The main challenge I am now facing, is how to append two lines ( start_codon with stop_codon), when each output were obtained from a if loop (if start_codon = StartLine, else it is a StopLine).

I think that in a first time, I would like to try by myself to code the part to generate the text and .csv file but I would definitely appreciate help to merge "start/stop_codon" or "stop/start_codon" when they are both output from the same if statement.

As beginner in Python programming, I am always open to any remarks or ideas, especially on my coding approach.

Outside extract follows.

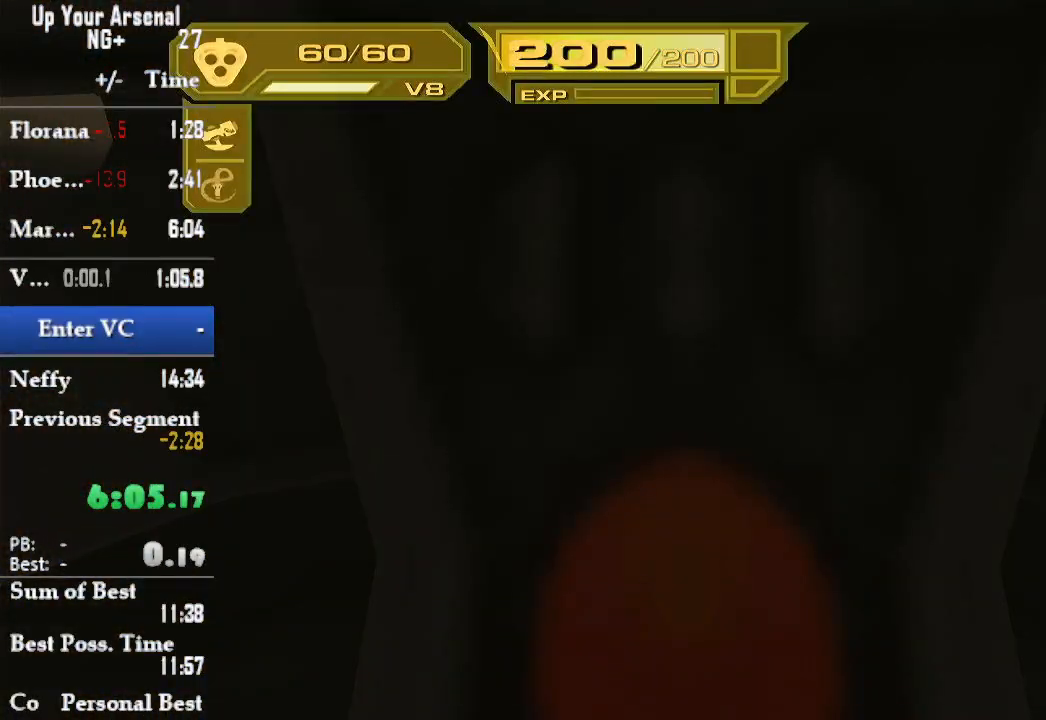
{"dt_ms": 500, "buttons": [], "left_stick": "center", "right_stick": "center", "events": [[17, "CROSS", "up"], [50, "CROSS", "down"], [117, "CROSS", "up"], [217, "CROSS", "down"], [250, "CROSS", "up"], [333, "CROSS", "down"], [417, "CROSS", "up"]]}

Thanks again for your help.
Reply
#5
(Jan-17-2022, 11:21 AM)fgaascht Wrote: Now, I would like to combine the first line with the second line and the third line with the fourth line, and so on with all the "start_codon" and "stop_codon" lines to get an output like this:
For this is zip() common to use.
>>> new_lst = zip(lst[0::2], lst[1::2])
# Or fancier 
#new_lst = zip(*(iter(lst),) * 2)
>>> new_lst
<zip object at 0x0000020471CE7080>
>>> for item in new_lst:
...     print(item)    
...     
(['stop_codon', '13036', '13038', 'g4.t1'], ['start_codon', '15465', '15467', 'g4.t1'])
(['stop_codon', '16909', '16911', 'g5.t1'], ['start_codon', '17817', '17819', 'g5.t1'])
(['stop_codon', '18965', '18967', 'g6.t2'], ['start_codon', '22307', '22309', 'g6.t2'])
(['start_codon', '22846', '22848', 'g7.t1'], ['stop_codon', '24171', '24173', 'g7.t1'])
So now need to join list together,this can be do with + or extend.
>>> l1 = [1, 2]
>>> l2 = [3, 4]
>>> l1 + l2
[1, 2, 3, 4]
>>> l1.extend(l2)
>>> l1
[1, 2, 3, 4]
(Jan-17-2022, 11:21 AM)fgaascht Wrote: or, merging the identical values (gX.tX)
Like this to preserve the ordering.
>>> lst = ['stop_codon', '13036', '13038', 'g4.t1', 'start_codon', '15465', '15467', 'g4.t1']
>>> list(dict.fromkeys(lst))
['stop_codon', '13036', '13038', 'g4.t1', 'start_codon', '15465', '15467']
Can do it like because from Python 3.7--> are dictionaries guaranteed to keep order.
Unlike set() which still is unordered.
>>> set(lst)
{'15467', '13038', '13036', 'start_codon', '15465', 'g4.t1', 'stop_codon'} 
Reply
#6
from operator import itemgetter
from itertools import pairwise


def unquote(text):
    return text.replace("'", "").replace('"', "")


def combine_codons(data):

    # using itemgetter to access to the `fields`
    # itemgetter return a callable
    # calling the callable with an object, will return the seclected elements of the object
    # itemgetter(1)(some_list) -> will return the second element from `some_list`
    get_first = itemgetter(0, 1, 2, 3, 4, -3)
    get_second = itemgetter(2, 3, 4, -3)
    # negative indeicies starting on the right side of the list
    # -1 is the last element in the list
    # -2 is the second last element ...

    buffer = []
    for line in data.splitlines():
        row = line.split()
        if len(row) == 12 and row[2] in ("start_codon", "stop_codon"):
            buffer.append(row)

    if len(buffer) % 2 != 0:
        # what should happen, if your data is incomplete?
        print("WARNING: Count of start_codon + stop_codon is odd")

    results = []
    # itertools.pairwise was introduced with Python 3.10
    # if you're not able to use it, you can use more_itertools instead
    for first, second in pairwise(buffer):
        # get_first and get_second is the itemgetter
        # the * will unpack the elements
        # you can do it more then once in a list
        combined_row = [*get_first(first), *get_second(second)]

        # optional
        # unquoting the 6th element and the last element
        # 1st element is at index 0
        # so 6th element is at index 5
        # counting starts with 0
        combined_row[5] = unquote(combined_row[5])
        combined_row[-1] = unquote(combined_row[-1])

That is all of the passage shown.